In 2012, Warner Brothers released ‘Little Shop of Horrors’ on a special DVD and Blu-Ray with a reconstructed and restored ending. Apparently, the movie was originally scripted very similar to that of the stage version, but test audiences hated it so much, they re-shot the ending to make it “happier.” Test audiences really annoy me. I would have loved to have seen he film the way it was originally intended, but grateful I was able to see it years later in a somewhat final form.
Despite the “happier” ending, I still adore ‘Little Shop of Horrors’ and always will. I have watched it numerous times over the years and I am still greatly entertained. I have seen many different stage versions and productions and it never, ever gets old.

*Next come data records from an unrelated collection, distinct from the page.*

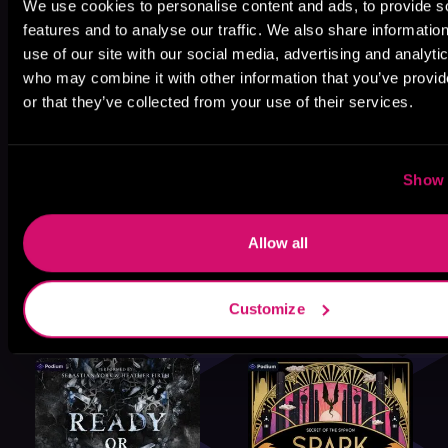
We use cookies to personalise content and ads, to provide s
features and to analyse our traffic. We also share informatio
use of our site with our social media, advertising and analyti
who may combine it with other information that you’ve provi
or that they’ve collected from your use of their services.
Show 
Allow all
Customize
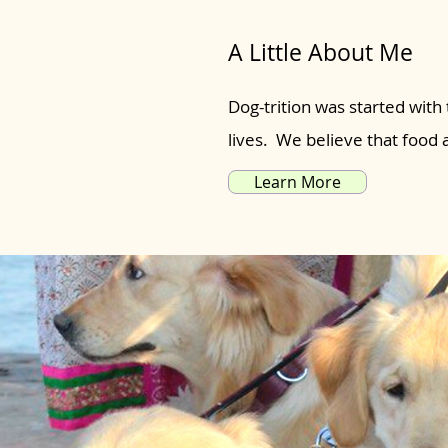
A Little About Me
Dog-trition was started with 
lives. We believe that food
Learn More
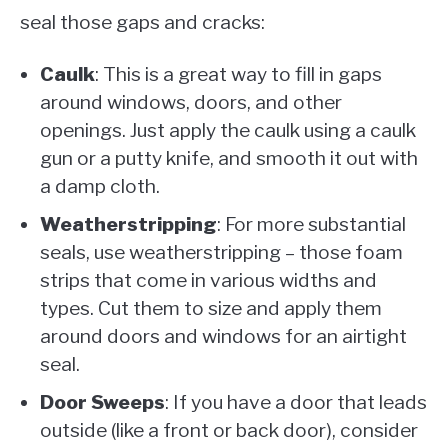
seal those gaps and cracks:
Caulk
: This is a great way to fill in gaps
around windows, doors, and other
openings. Just apply the caulk using a caulk
gun or a putty knife, and smooth it out with
a damp cloth.
Weatherstripping
: For more substantial
seals, use weatherstripping – those foam
strips that come in various widths and
types. Cut them to size and apply them
around doors and windows for an airtight
seal.
Door Sweeps
: If you have a door that leads
outside (like a front or back door), consider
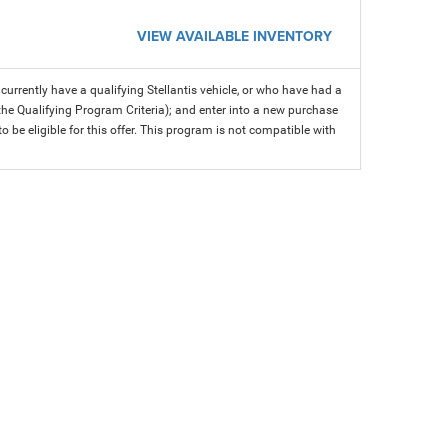
VIEW AVAILABLE INVENTORY
rrently have a qualifying Stellantis vehicle, or who have had a
 the Qualifying Program Criteria); and enter into a new purchase
 to be eligible for this offer. This program is not compatible with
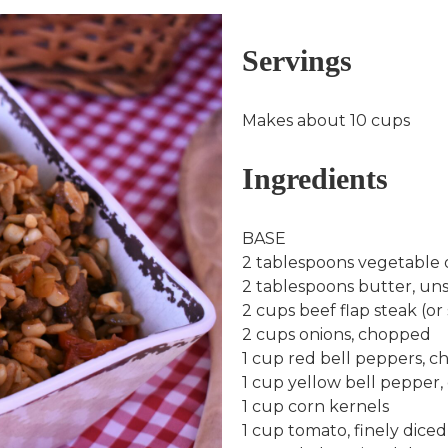
Servings
Makes about 10 cups
Ingredients
BASE
2 tablespoons vegetable oil
2 tablespoons butter, unsa
2 cups beef flap steak (or s
2 cups onions, chopped
1 cup red bell peppers, 
1 cup yellow bell pepper
1 cup corn kernels
1 cup tomato, finely diced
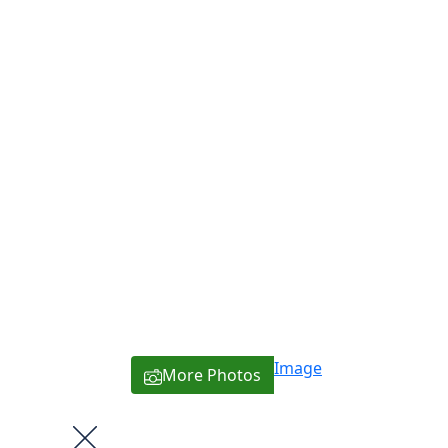
Image
More Photos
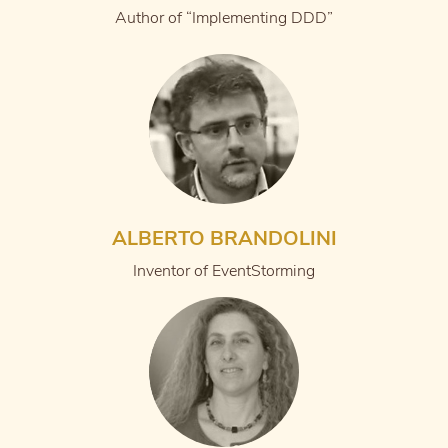
Author of “Implementing DDD”
ALBERTO BRANDOLINI
Inventor of EventStorming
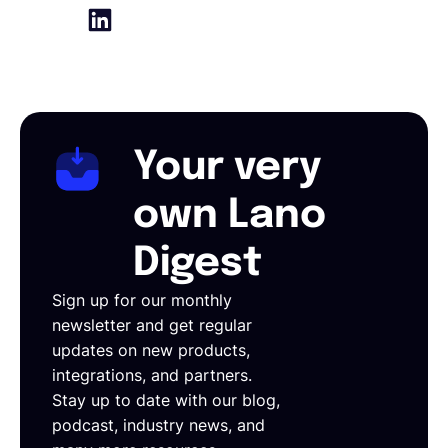
Your very
own Lano
Digest
Sign up for our monthly
newsletter and get regular
updates on new products,
integrations, and partners.
Stay up to date with our blog,
podcast, industry news, and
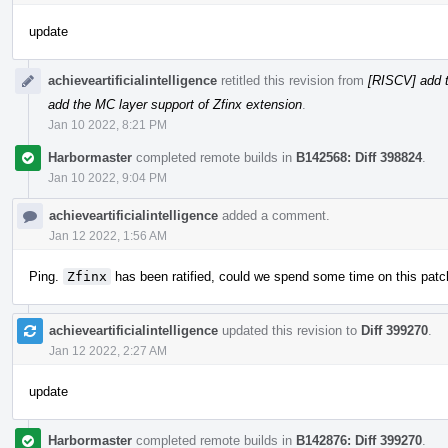
update
achieveartificialintelligence
retitled this revision from
[RISCV] add t
add the MC layer support of Zfinx extension
.
Jan 10 2022, 8:21 PM
Harbormaster
completed remote builds in
B142568: Diff 398824
.
Jan 10 2022, 9:04 PM
achieveartificialintelligence
added a comment.
Jan 12 2022, 1:56 AM
Ping.
Zfinx
has been ratified, could we spend some time on this patc
achieveartificialintelligence
updated this revision to
Diff 399270
.
Jan 12 2022, 2:27 AM
update
Harbormaster
completed remote builds in
B142876: Diff 399270
.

Today’s Thoughts: “On the twenty-third day of the month of September, in an early year of a decade not too long before our own, the human race suddenly encountered a deadly threat to its very existence. And this terrifying enemy surfaced, as such enemies often do, in the seemingly most innocent and unlikely of places…”
I never tire of this movie. It was so much fun to revisit (and sing along with) today. Directed beautifully by Frank Oz, it is campy, catchy, charming and absolutely delicious. Pun intended. It is beautifully acted as well with stand-out performances by Rick Moranis and Ellen Greene. They were born to play these roles and shine brightly in them. I could watch “Somewhere That’s Green” and Suddenly, Seymour” on a constant loop. The cameos are just as brilliant. John Candy, Christopher Guest and Jim Belushi are all great, but Steve Martin and Bill Murray are sheer perfection. Not only is “Dentist!” a ridiculously clever song, the scene that those two share is one of the best comedic scenes ever put on film. A must watch for sure.

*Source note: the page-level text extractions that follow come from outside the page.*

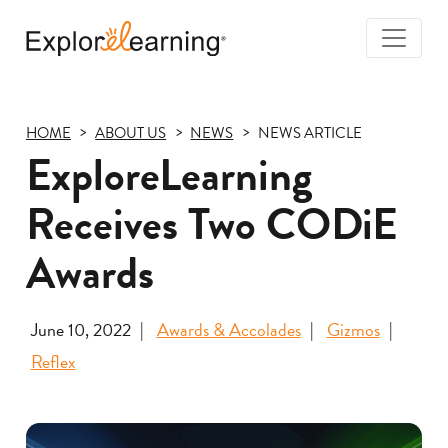
Togg
Navi
Explore
Learning
HOME
ABOUT US
NEWS
NEWS ARTICLE
ExploreLearning
Receives Two CODiE
Awards
June 10, 2022
Awards & Accolades
Gizmos
Reflex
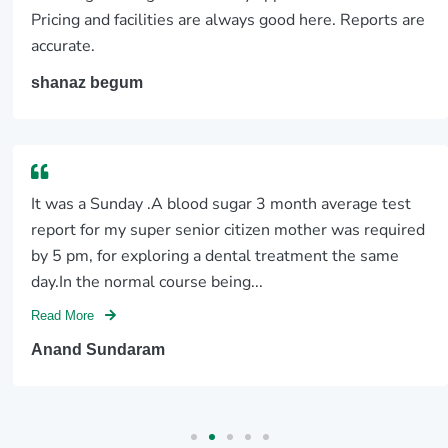
Pricing and facilities are always good here. Reports are
accurate.
shanaz begum
It was a Sunday .A blood sugar 3 month average test
report for my super senior citizen mother was required
by 5 pm, for exploring a dental treatment the same
day.In the normal course being...
Read More
Anand Sundaram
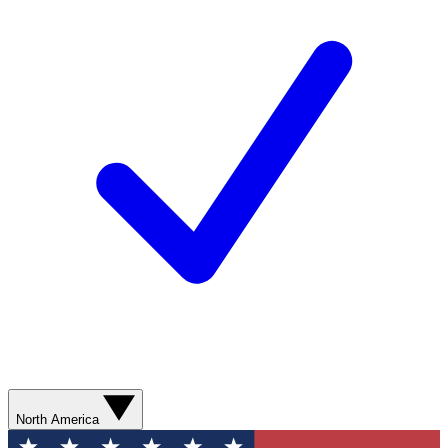
North America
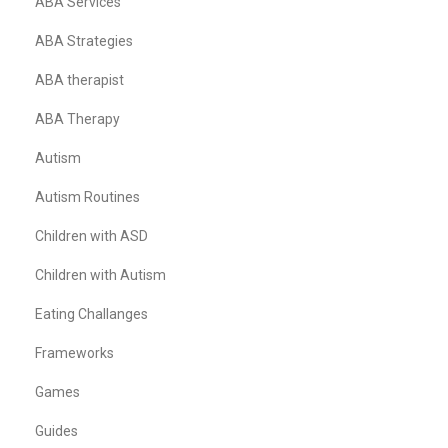
ABA Services
ABA Strategies
ABA therapist
ABA Therapy
Autism
Autism Routines
Children with ASD
Children with Autism
Eating Challanges
Frameworks
Games
Guides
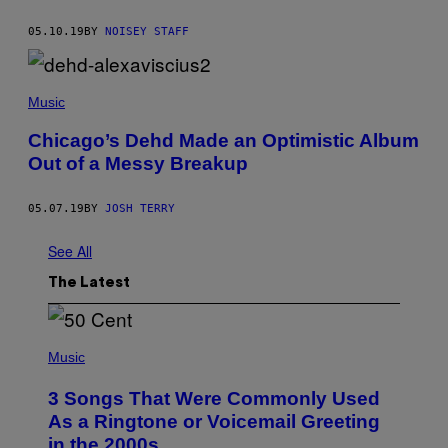
05.10.19
BY
NOISEY STAFF
Music
Chicago’s Dehd Made an Optimistic Album
Out of a Messy Breakup
05.07.19
BY
JOSH TERRY
See All
The Latest
P
H
Music
O
T
3 Songs That Were Commonly Used
O
B
As a Ringtone or Voicemail Greeting
Y
in the 2000s
G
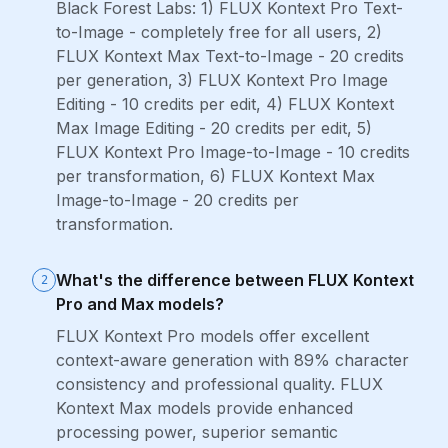
Black Forest Labs: 1) FLUX Kontext Pro Text-
to-Image - completely free for all users, 2)
FLUX Kontext Max Text-to-Image - 20 credits
per generation, 3) FLUX Kontext Pro Image
Editing - 10 credits per edit, 4) FLUX Kontext
Max Image Editing - 20 credits per edit, 5)
FLUX Kontext Pro Image-to-Image - 10 credits
per transformation, 6) FLUX Kontext Max
Image-to-Image - 20 credits per
transformation.
What's the difference between FLUX Kontext
2
Pro and Max models?
FLUX Kontext Pro models offer excellent
context-aware generation with 89% character
consistency and professional quality. FLUX
Kontext Max models provide enhanced
processing power, superior semantic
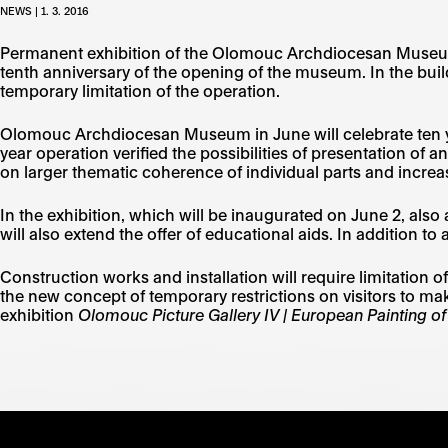
NEWS | 1. 3. 2016
Permanent exhibition of the Olomouc Archdiocesan Museum wi
tenth anniversary of the opening of the museum. In the build
temporary limitation of the operation.
Olomouc Archdiocesan Museum in June will celebrate ten ye
year operation verified the possibilities of presentation of 
on larger thematic coherence of individual parts and increas
In the exhibition, which will be inaugurated on June 2, 
will also extend the offer of educational aids. In addition to
Construction works and installation will require limitation 
the new concept of temporary restrictions on visitors to ma
exhibition
Olomouc Picture Gallery IV | European Painting of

‘Little Shop of Horrors’ was well received by critics when it was released but it was not a huge box office hit. However, it has achieved cult classic status since then, one that it most definitely deserved. I highly recommend the movie as well as the “alternate original ending” so you can judge for yourself which one would have been better. But no matter what your thoughts on the ending, there is no way you won’t be at least tapping your feet to the catchy songs, smiling by the witty performances and quoting “Feed me, Seymour” along with Audrey II.

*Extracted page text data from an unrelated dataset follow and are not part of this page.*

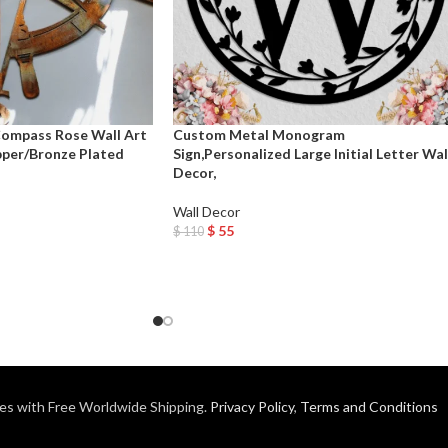
Compass Rose Wall Art
Custom Metal Monogram
pper/Bronze Plated
Sign,Personalized Large Initial Letter Wal
Decor,
Wall Decor
$
55
$
110
Add To Cart
es with Free Worldwide Shipping.
Privacy Policy
,
Terms and Conditions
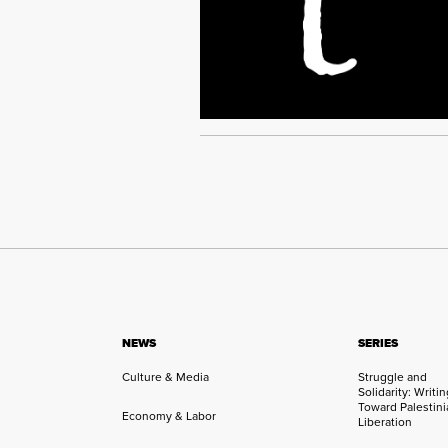
NEWS
SERIES
Culture & Media
Struggle and
Solidarity: Writi
Toward Palestini
Economy & Labor
Liberation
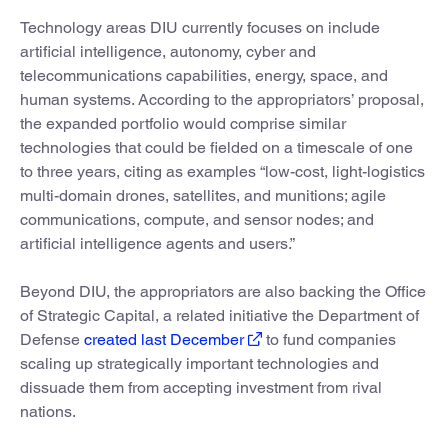
Technology areas DIU currently focuses on include
artificial intelligence, autonomy, cyber and
telecommunications capabilities, energy, space, and
human systems. According to the appropriators’ proposal,
the expanded portfolio would comprise similar
technologies that could be fielded on a timescale of one
to three years, citing as examples “low-cost, light-logistics
multi-domain drones, satellites, and munitions; agile
communications, compute, and sensor nodes; and
artificial intelligence agents and users.”
Beyond DIU, the appropriators are also backing the Office
of Strategic Capital, a related initiative the Department of
Defense
created last December
to fund companies
scaling up strategically important technologies and
dissuade them from accepting investment from rival
nations.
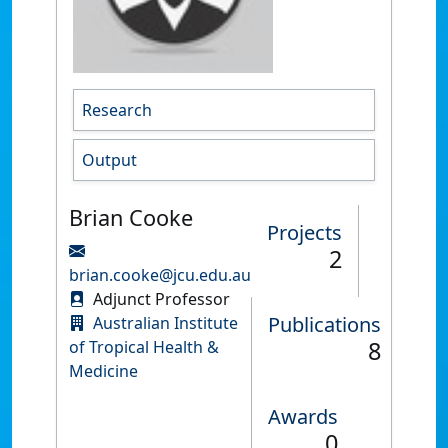
Research
Output
Brian Cooke
Projects
2
brian.cooke@jcu.edu.au
Adjunct Professor
Publications
Australian Institute
8
of Tropical Health &
Medicine
Awards
0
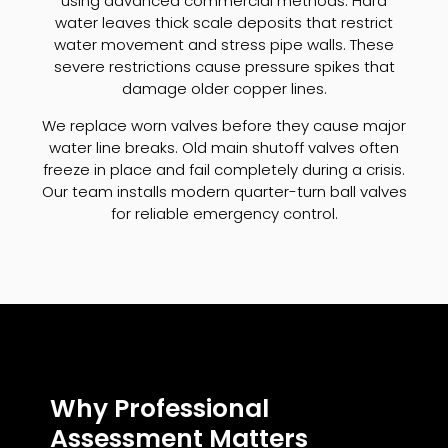
using advanced commercial methods. Hard
water leaves thick scale deposits that restrict
water movement and stress pipe walls. These
severe restrictions cause pressure spikes that
damage older copper lines.
We replace worn valves before they cause major
water line breaks. Old main shutoff valves often
freeze in place and fail completely during a crisis.
Our team installs modern quarter-turn ball valves
for reliable emergency control.
Why Professional
Assessment Matters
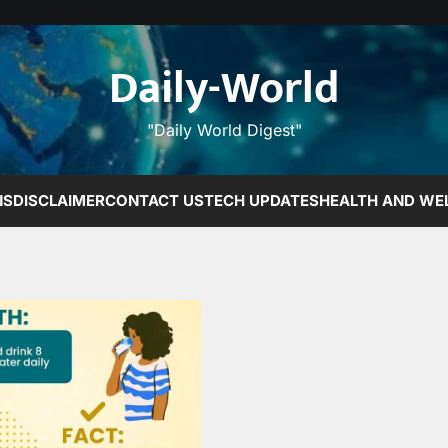
Daily-World
"Daily World Digest"
NS
DISCLAIMER
CONTACT US
TECH UPDATES
HEALTH AND WE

Awards: Academy Award for Best Effects, Visual Effects, Lyle Conway, Bran Ferren, Martin Gutteridge (nomination), Academy Award for Best Music, Original Song, “Mean Green Mother From Outer Space,” Alan Menken, Howard Ashman (nomination), Golden Globe for Best Motion Picture – Comedy or Musical (nomination), Golden Globe for Best Original Score – Motion Picture, Miles Goodman (nomination), BAFTA Award for Best Special Effects, Lyle Conway, Bran Ferren, Martin Gutteridge, Richard Conway (nomination), Writers Guild of America Award for Best Screenplay Based on Material from Another Medium, Howard Ashman (nomination).